On summary application to a Master, coverage was found. However, on appeal to the Court of Queen’s Bench, the Chambers Judge reversed the original finding and excluded coverage under the faulty workmanship clause. The Chambers Judge found that the structural damage to the concrete slab was not a resultant peril apart from the contractor’s faulty surface work. The damage was part of the overall faulty work and damage, and therefore excluded. Of note, the Chambers Judge considered the decision in Ledcor v. Northbridge, and found that the Supreme Court of Canada’s analysis in that case did not apply. In that and other cases where consequential damage from faulty work was found covered, the Judge found that the policy at issue was a builder’s all-risk policy. As such, Ledcor was distinguishable from the all-peril property policy at issue in this case.
The Court of Appeal’s Decision
On appeal, the Alberta Court of Appeal restored the Master’s decision and found coverage under the property policy. The Court of Appeal found that the analysis in Ledcor v. Northbridge did indeed apply to the property policy in this case as it did to a builder’s risk policy – there was no substantive reason to distinguish the policies with respect to the faulty workmanship exclusion.
In result, while the cost to redo the faulty workmanship itself was excluded (i.e. redoing the surface repairs), the cost to repair the resulting damage from the faulty workmanship was not captured by the exclusion (i.e. the resulting structural damage to the concrete slab).
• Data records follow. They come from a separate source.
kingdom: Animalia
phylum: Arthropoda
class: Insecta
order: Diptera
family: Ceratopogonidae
The Court of Appeal further noted that the property policy at issue did not define “resultant peril” in the exception to the faulty workmanship exclusion. Therefore ambiguity did arise such that an analysis of the parties’ reasonable expectations was necessary. Turning to the reasonable expectation of the parties and the general purpose of all-peril policies, it was consistent with these factors that broad coverage was intended including for accidental damage resulting from faulty work, and that exclusions would apply narrowly as in only to the cost to redo the faulty work itself.
The Court of Appeal explained that just like in construction projects, condominium development projects as in this case similarly have an objective to ensure coverage for accidental damage to avoid constant work stoppages whenever any issue of accidental damage occurs. The contractor’s scope of work was to repair the parkade surface, which scope dictated the scope of what was captured by the exclusion clause – whatever the contractor was hired to do was itself excluded from coverage. To exclude anything more like the structural damage resulting from the contractor’s work, would run contrary to the parties’ reasonable expectations and potentially allow the insurer to pocket the premium without risk.
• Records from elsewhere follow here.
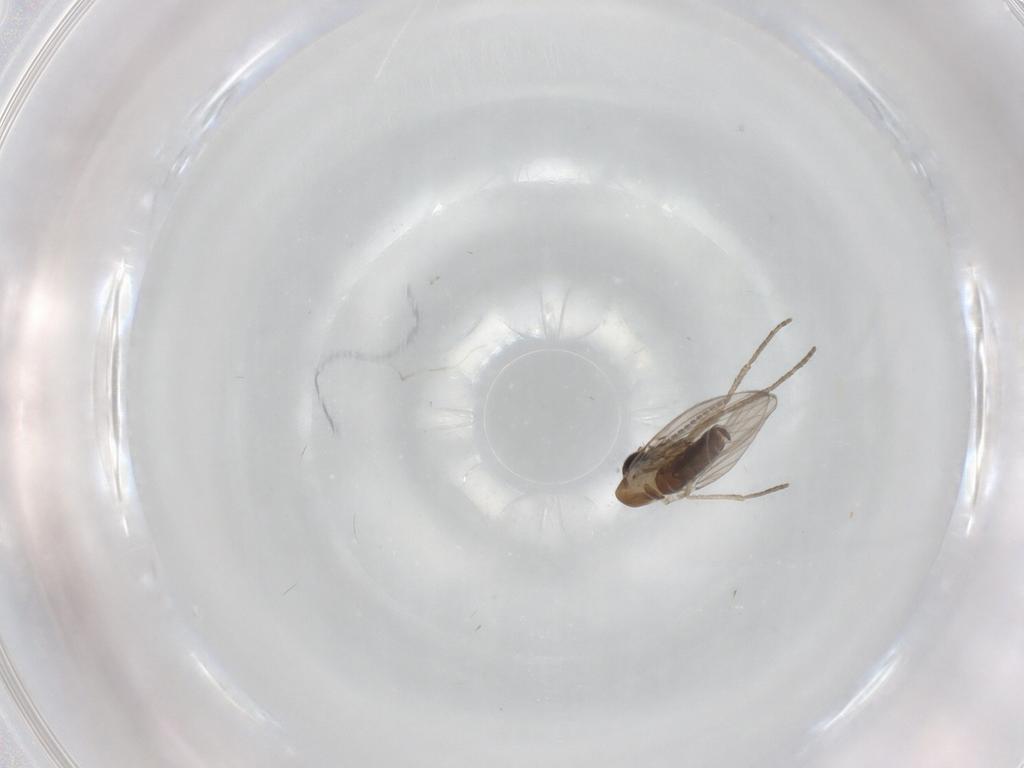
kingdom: Animalia
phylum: Arthropoda
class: Insecta
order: Diptera
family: Psychodidae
Condo Corp. 931 reaffirms the Supreme Court of Canada’s application of faulty workmanship exclusions, and further clarifies that it applies more generally to all-risk property policies as well. Whether a builder’s risk or property policy, a faulty workmanship exclusion in an all-risk policy continues to be applied narrowly. Generally, a contractor’s scope of work will inform the scope of the faulty workmanship exclusion.
While any policy interpretation will ultimately depend on the precise wording of the particular policy, this decision adds certainty and uniformity for insurers and insureds. Insurers are reminded of what their faulty workmanship exclusions will not exclude; insureds are reminded of what claims their policy will not allow.